Task statement
The whole listing below, with no pictures, is to be repeated as it stands.

§ §

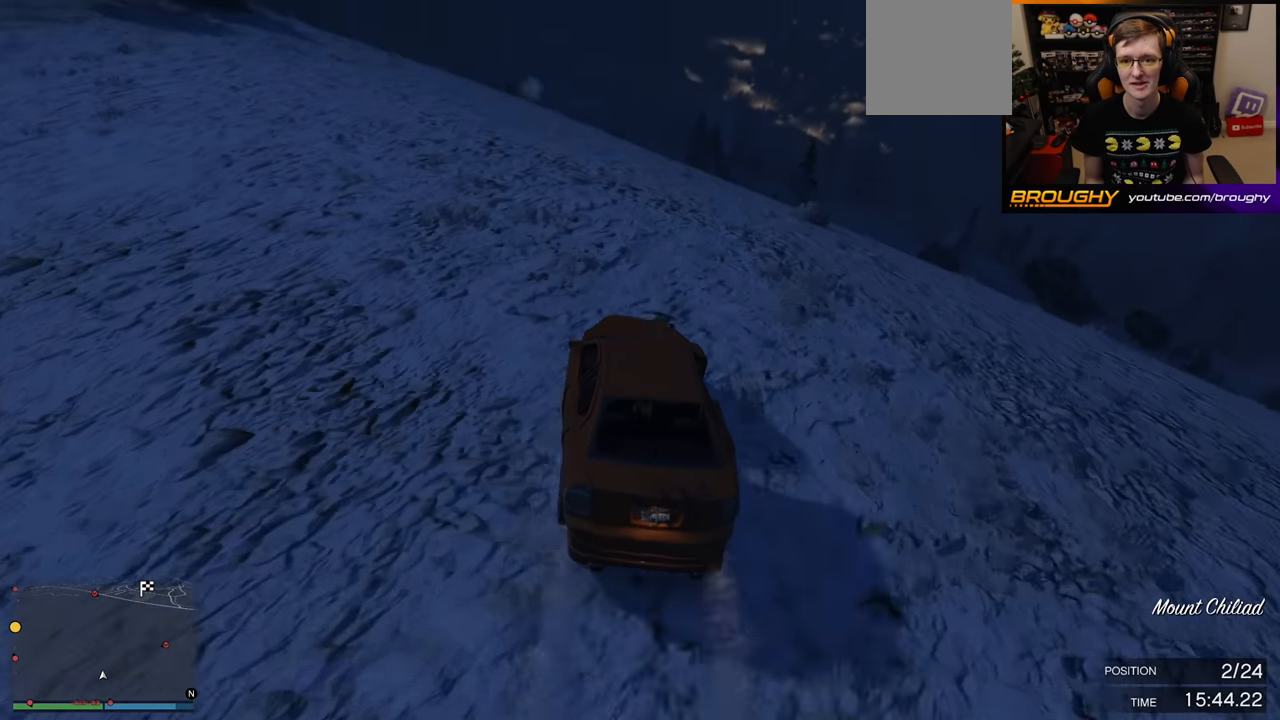
{"buttons": [], "left_stick": "right", "right_stick": "down-left", "events": [[150, "left_stick", "down-right"], [266, "left_stick", "center"], [366, "left_stick", "right"]]}
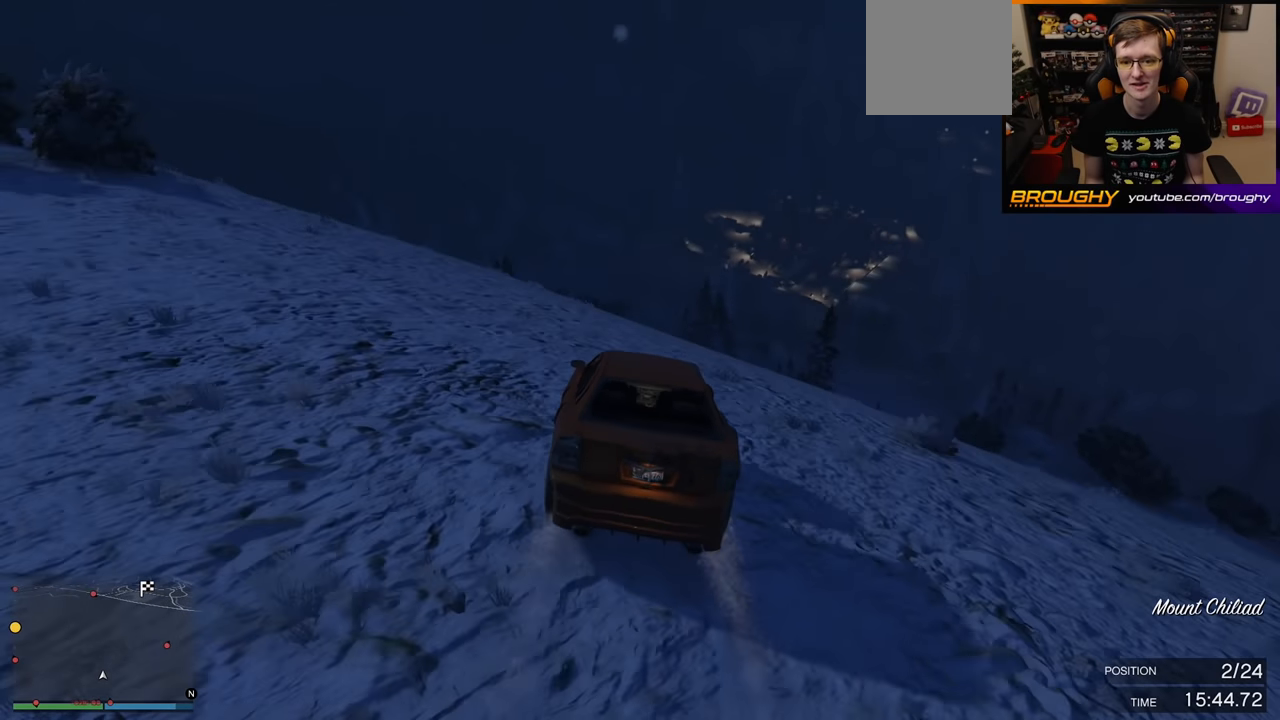
{"buttons": ["R2"], "left_stick": "right", "right_stick": "center", "events": [[150, "R2", "down"], [166, "left_stick", "center"], [350, "left_stick", "right"], [383, "right_stick", "center"]]}
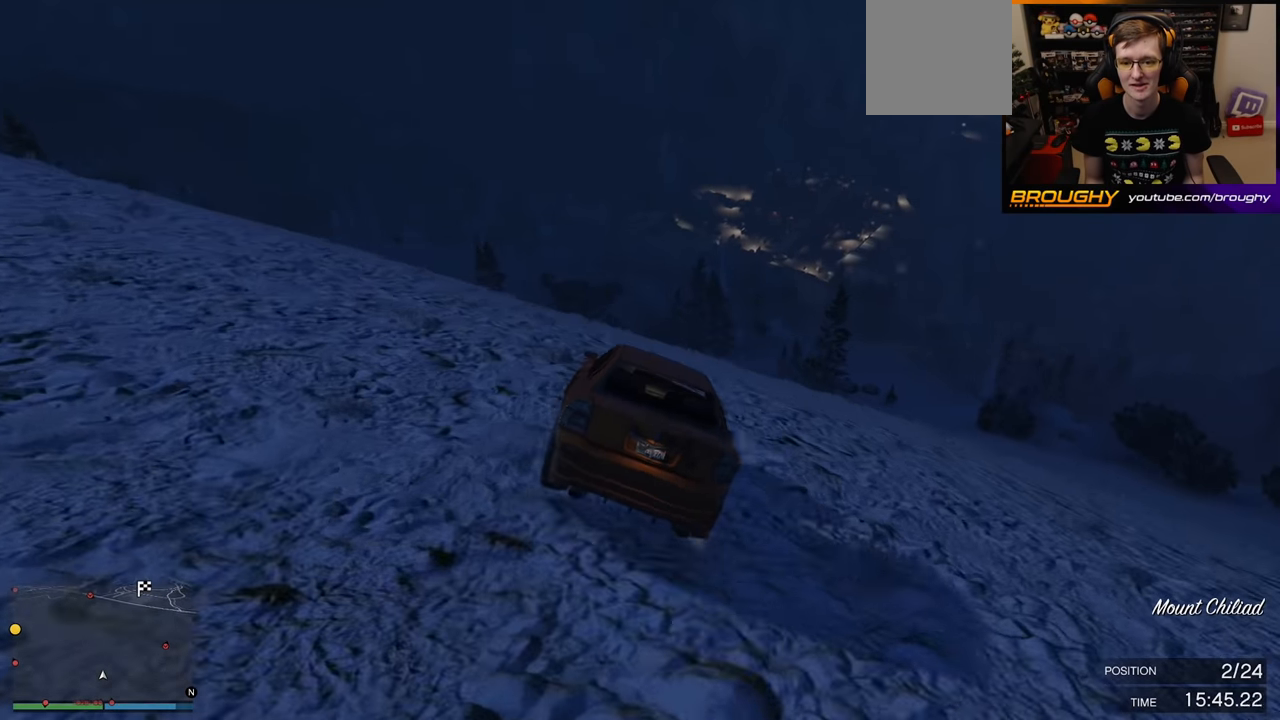
{"buttons": ["R2"], "left_stick": "down", "right_stick": "center", "events": [[50, "left_stick", "center"], [400, "left_stick", "down"]]}
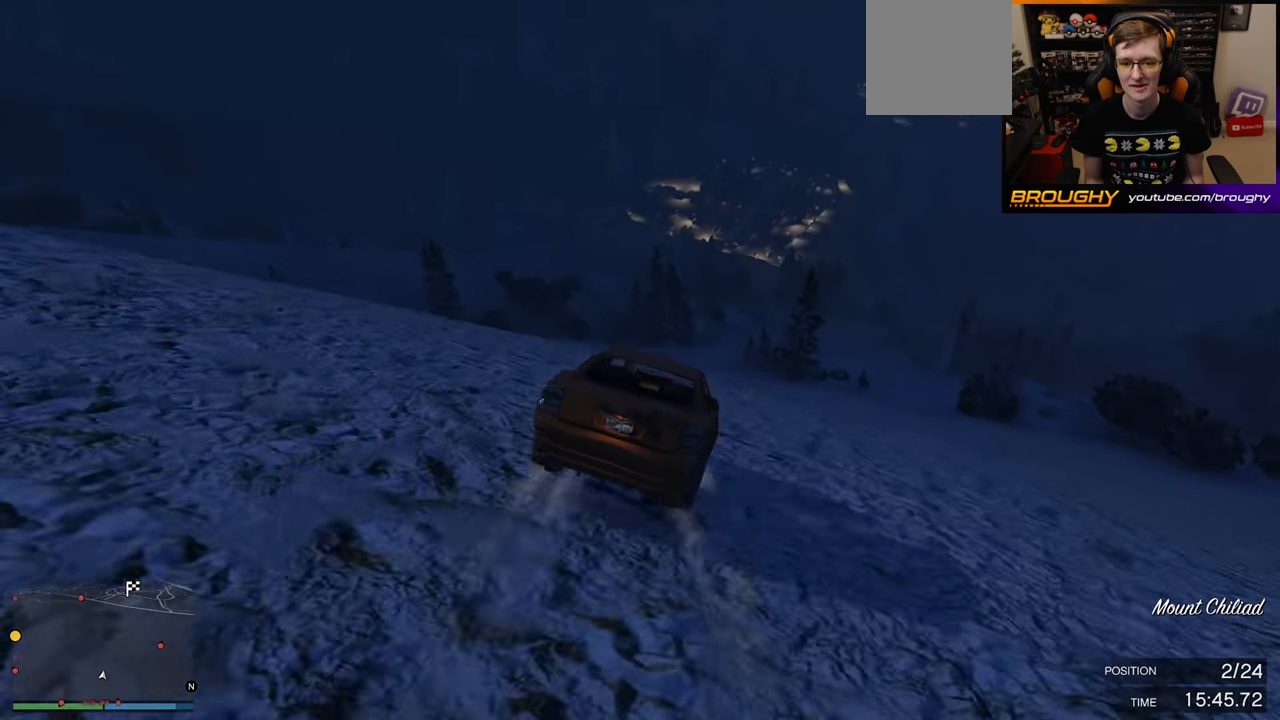
{"buttons": ["R2"], "left_stick": "center", "right_stick": "center", "events": [[33, "left_stick", "center"], [216, "left_stick", "down-left"], [383, "left_stick", "center"]]}
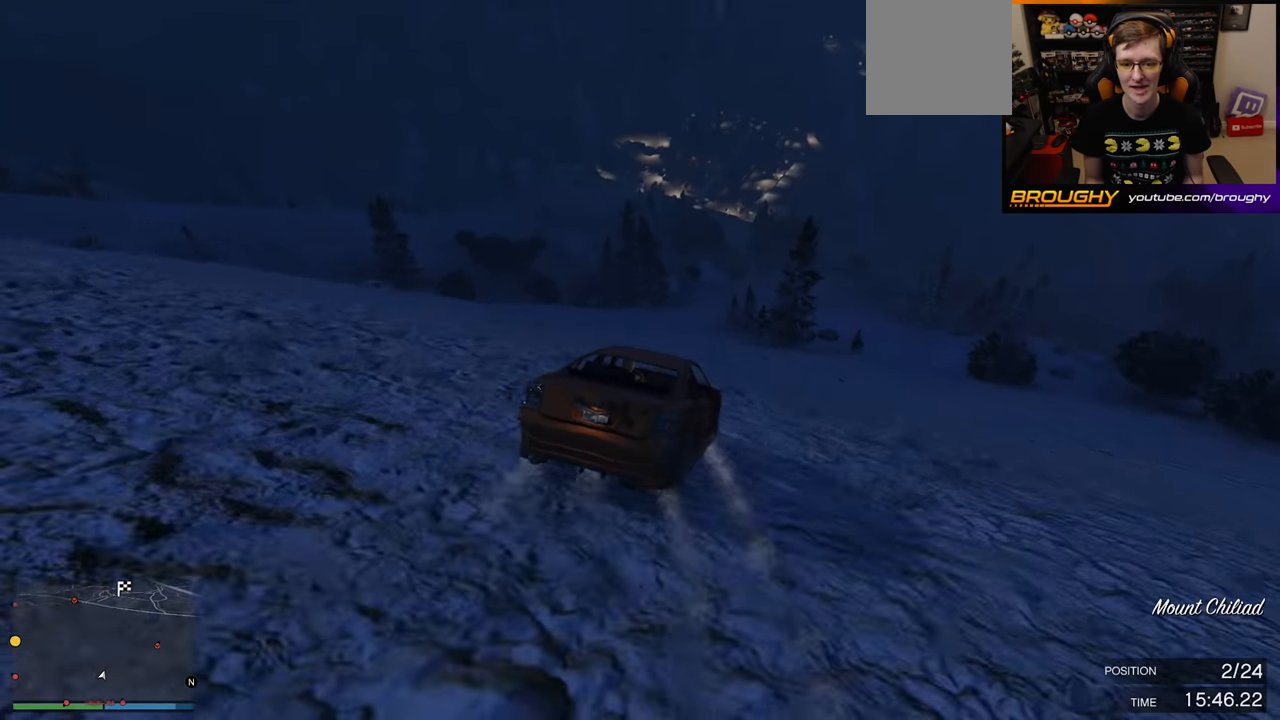
{"buttons": ["R2"], "left_stick": "center", "right_stick": "center", "events": []}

§ §

Reply
{"buttons": [], "left_stick": "right", "right_stick": "down-left", "events": [[150, "left_stick", "down-right"], [266, "left_stick", "center"], [366, "left_stick", "right"]]}
{"buttons": ["R2"], "left_stick": "right", "right_stick": "center", "events": [[150, "R2", "down"], [166, "left_stick", "center"], [350, "left_stick", "right"], [383, "right_stick", "center"]]}
{"buttons": ["R2"], "left_stick": "down", "right_stick": "center", "events": [[50, "left_stick", "center"], [400, "left_stick", "down"]]}
{"buttons": ["R2"], "left_stick": "center", "right_stick": "center", "events": [[33, "left_stick", "center"], [216, "left_stick", "down-left"], [383, "left_stick", "center"]]}
{"buttons": ["R2"], "left_stick": "center", "right_stick": "center", "events": []}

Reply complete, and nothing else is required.